Some of the room’s features are designed to relieve anxiety, such as “fidgets” for restless hands. Some provide rest, like a little isolation-cube bed with stuffed animals, or a one-person teepee with noise-cancelling headphones. A dartboard with velcro and styrofoam balls might help raise a person’s energy level.
The demolition corner might be where a person releases excess energy by tearing apart a laptop (while wearing safety glasses, to be sure). Stepping stones meander across the carpet. Meditative or calming strategies abound: special markers for drawing on the window panes that overlook the playground, a Lego wall, a kinetic sand box, puzzles, or colouring pages. Breathing techniques: “smell the flower, blow out the candle.”
The Oasis is used preventively, as well. “We note when certain kids often have outbursts, and schedule a break so they come in here before it happens,” Dezan said.
Jacklin said each classroom has a little teepee, “a calming corner,” where children can take a short break during class if they feel the need.
The Cookshire Elementary School has 104 students in pre-Kindergarten to Grade 6. At first, only 10 or 15 children visited the Oasis in a day; now 20 or 30 do. They come for different reasons: For a scheduled break, because of problem behaviour, or even to do schoolwork.
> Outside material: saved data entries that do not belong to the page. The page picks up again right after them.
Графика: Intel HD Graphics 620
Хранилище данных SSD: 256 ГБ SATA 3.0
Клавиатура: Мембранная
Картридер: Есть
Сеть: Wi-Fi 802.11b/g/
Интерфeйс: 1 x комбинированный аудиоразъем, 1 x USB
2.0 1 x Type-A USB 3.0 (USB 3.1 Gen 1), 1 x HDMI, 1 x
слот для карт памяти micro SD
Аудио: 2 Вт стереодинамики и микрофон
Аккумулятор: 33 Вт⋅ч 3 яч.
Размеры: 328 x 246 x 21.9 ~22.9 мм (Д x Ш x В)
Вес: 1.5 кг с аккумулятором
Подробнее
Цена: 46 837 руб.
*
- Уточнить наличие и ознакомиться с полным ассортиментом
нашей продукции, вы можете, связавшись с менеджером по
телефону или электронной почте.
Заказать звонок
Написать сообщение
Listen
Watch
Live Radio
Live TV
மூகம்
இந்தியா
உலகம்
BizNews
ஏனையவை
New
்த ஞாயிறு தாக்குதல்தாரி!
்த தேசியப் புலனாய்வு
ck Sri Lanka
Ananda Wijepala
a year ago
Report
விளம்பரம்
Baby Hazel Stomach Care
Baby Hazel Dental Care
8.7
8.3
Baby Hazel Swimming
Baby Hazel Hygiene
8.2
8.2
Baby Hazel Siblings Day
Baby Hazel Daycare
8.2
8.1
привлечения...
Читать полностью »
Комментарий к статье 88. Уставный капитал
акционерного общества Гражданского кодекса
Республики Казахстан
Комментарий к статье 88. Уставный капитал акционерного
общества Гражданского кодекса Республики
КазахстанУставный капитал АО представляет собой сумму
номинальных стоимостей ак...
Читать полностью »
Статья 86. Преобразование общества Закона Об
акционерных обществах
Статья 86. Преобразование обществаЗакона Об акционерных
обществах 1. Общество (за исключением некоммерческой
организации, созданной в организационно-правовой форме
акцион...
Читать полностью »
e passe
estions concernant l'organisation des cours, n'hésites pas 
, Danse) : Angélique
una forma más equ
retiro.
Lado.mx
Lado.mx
“Some come because they’ve earned a break, too,” said Jacklin. “We’re trying to have a space where everyone can come. We don’t want it to be seen as a bad place. It’s a place that is helpful, and everyone can come and benefit from having a conversation.”
“Even as adults, we’re not always in that perfect happy zone,” said Dezan. “You can feel all sort of different emotions in a day, and it’s ok. We try to give students ideas about how to work through those emotions and get back into a happier more ready-to-learn place.”
The Oasis approach is working, observed Jacklin. “For the benefits, it definitely was not costly.”